Figure 26. Align Tab in GenSAS.
For nucleotide BLAST, BLAT and PASA, there are global data files available to use. GenSAS provides the mRNA NCBI RefSeq datasets for all the major RefSeq categories (Fig. 27B). Any transcript and EST evidence files that you uploaded will also be available for use with these tools. For PASA, you will also have to select the "Vector FASTA file" in order for the tool to run (Fig. 28A).

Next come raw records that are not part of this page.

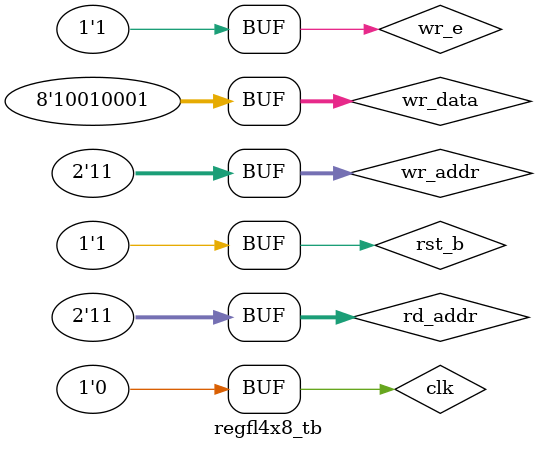
<source format=v>
module rgst #(
  	parameter w=8
)(
    input clk, rst_b, ld, clr, input [w-1:0] d, output reg [w-1:0] q
);
    always @ (posedge clk, negedge rst_b)
        if (!rst_b)                 q <= 0;
        else if (clr)               q <= 0;
        else if (ld)                q <= d;
endmodule

module dec_2to4enable(
	input wr_e,
	input [1:0] s,
	output reg [3:0] o
);

always @(*) begin
	if (wr_e) begin
		if (s == 2'b00)
			o = 4'b0001;
		else if (s == 2'b01)
			o = 4'b0010;
		else if (s == 2'b10)
			o = 4'b0100;
		else
			o = 4'b1000;
	end
	else
			o = 4'b0000;
end

endmodule

module regfl_4x8(
	input clk,
	input rst_b, // asynchronous
	input [7:0] wr_data,
	input [1:0] wr_addr,
	input wr_e,
	output [7:0] rd_data,
	input [1:0] rd_addr
);

wire [3:0] o_ld;
wire [3:0] clr = 4'b0000;
wire [7:0] q_d0, q_d1, q_d2, q_d3;
	
dec_2to4enable decoder(
	.wr_e(wr_e),
	.s(wr_addr),
	.o(o_ld)
);

rgst #(
	) registru0 (
	.clk(clk),
	.rst_b(rst_b),
	.ld(o_ld[0]),
	.clr(clr[0]),
	.d(wr_data),
	.q(q_d0)
);	

rgst #(
	) registru1 (
	.clk(clk),
	.rst_b(rst_b),
	.ld(o_ld[1]),
	.clr(clr[1]),
	.d(wr_data),
	.q(q_d1)
);	

rgst #(
	) registru2 (
	.clk(clk),
	.rst_b(rst_b),
	.ld(o_ld[2]),
	.clr(clr[2]),
	.d(wr_data),
	.q(q_d2)
);	

rgst #(
	) registru3 (
	.clk(clk),
	.rst_b(rst_b),
	.ld(o_ld[3]),
	.clr(clr[3]),
	.d(wr_data),
	.q(q_d3)
);

mux_2s #(
	.w(8)
) mux (
	.d0(q_d0),
	.d1(q_d1),
	.d2(q_d2),
	.d3(q_d3),
	.s(rd_addr),
	.o(rd_data)
);

endmodule

module regfl4x8_tb;
	reg clk, rst_b;
	reg [7:0] wr_data;
	reg [1:0] wr_addr;
	reg wr_e;
	wire [7:0] rd_data;
	reg [1:0] rd_addr;

	regfl_4x8 dut(
		.clk(clk),
		.rst_b(rst_b),
		.wr_data(wr_data),
		.wr_addr(wr_addr),
		.wr_e(wr_e),
		.rd_data(rd_data),
		.rd_addr(rd_addr)
	);

	localparam CLK_PERIOD = 100;
	localparam RUNNING_CYCLES = 9;
	initial begin
		clk = 1'b0;
		repeat (2 * RUNNING_CYCLES) #(CLK_PERIOD / 2) clk = ~clk;
	end

	localparam RST_DURATION = 5;
	initial begin
		rst_b =  1'b0;
		#RST_DURATION rst_b = 1'b1;
	end

	initial begin
		$display("Time\tclk\trst_b\twr_e\twr_addr\t\twr_data\t\trd_addr\t\trd_data");
		$monitor("%0t\t%b\t%b\t%b\t%b\t\t%b\t\t%b\t\t%b", $time, clk, rst_b, wr_e, wr_addr, wr_data, rd_addr, rd_data);
		
		wr_addr = 2'h0;
		wr_data = 8'ha2;
		wr_e = 1'b1;
		rd_addr = 2'h3;
		
		#100

		wr_addr = 2'h2;
		wr_data = 8'h2e;
		rd_addr = 2'h0;

		#100

		wr_addr = 2'h1;
		wr_data = 8'h98;
		wr_e = 1'b0;
		rd_addr = 2'h1;

		#100

		wr_addr = 2'h3;
		wr_data = 8'h55;
		wr_e = 1'b1;
		rd_addr = 2'h2;

		#100

		wr_addr = 2'h0;
		wr_data = 8'h20;
		rd_addr = 2'h0;

		#100
		
		wr_addr = 2'h1;
		wr_data = 8'hff;
		rd_addr = 2'h3;

		#100
		
		wr_addr = 2'h3;
		wr_data = 8'hc7;
		rd_addr = 2'h1;

		#100

		wr_addr = 2'h2;
		wr_data = 8'hb5;
		wr_e = 1'b0;
		rd_addr = 2'h2;

		#100
		
		wr_addr = 2'h3;
		wr_data = 8'h91;
		wr_e = 1'b1;
		rd_addr = 2'h3;

	end
endmodule
</source>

PASA checks sequences for vector contamination. As with the the repeat tools, please look at the results of these tools before using the data in downstream tools.
Figure 27. BLAST interface.
For RNA-seq reads, you can align them to the genome using HISAT2 or TopHat. This alignment can then be used to train Augustus during the "Structural" step. To align RNA-seq reads, either select the single read file or the paired read files (Fig. 28B) you uploaded during the Evidence step of GenSAS under the HISAT2 or TopHat job creation form. Please be aware that results from HISAT2 and TopHat job take awhile to load in JBrowse once the job has completed.
Figure 28. PASA and HISAT2 interfaces.
To set up a protein BLAST of DIAMOND job, click on "Protein Alignments" and then the tool name to access the job creation interface (Fig. 29A). During this phase of GenSAS, we only provide access to the RefSeq, SwissProt, and TrEMBL global databases for DIAMOND alignments becuase DIAMOND runs much quicker than BLAST. Under the "Functional" step of GenSAS, you will be able to run protein BLAST with these global databases since aligning gene models with these databases is less computationally intensive. Under the "Align" step, we do allow you to perform protein BLAST with species-specific evidence (Fig. 29B) that you have loaded into GenSAS during the "Evidence" step.
Figure 29. Protein BLAST under Align step.
Once you are done with setting up alignment tool jobs, click "Proceed to the next step" near the top of the tab to move to the "Structural" annotation step of GenSAS.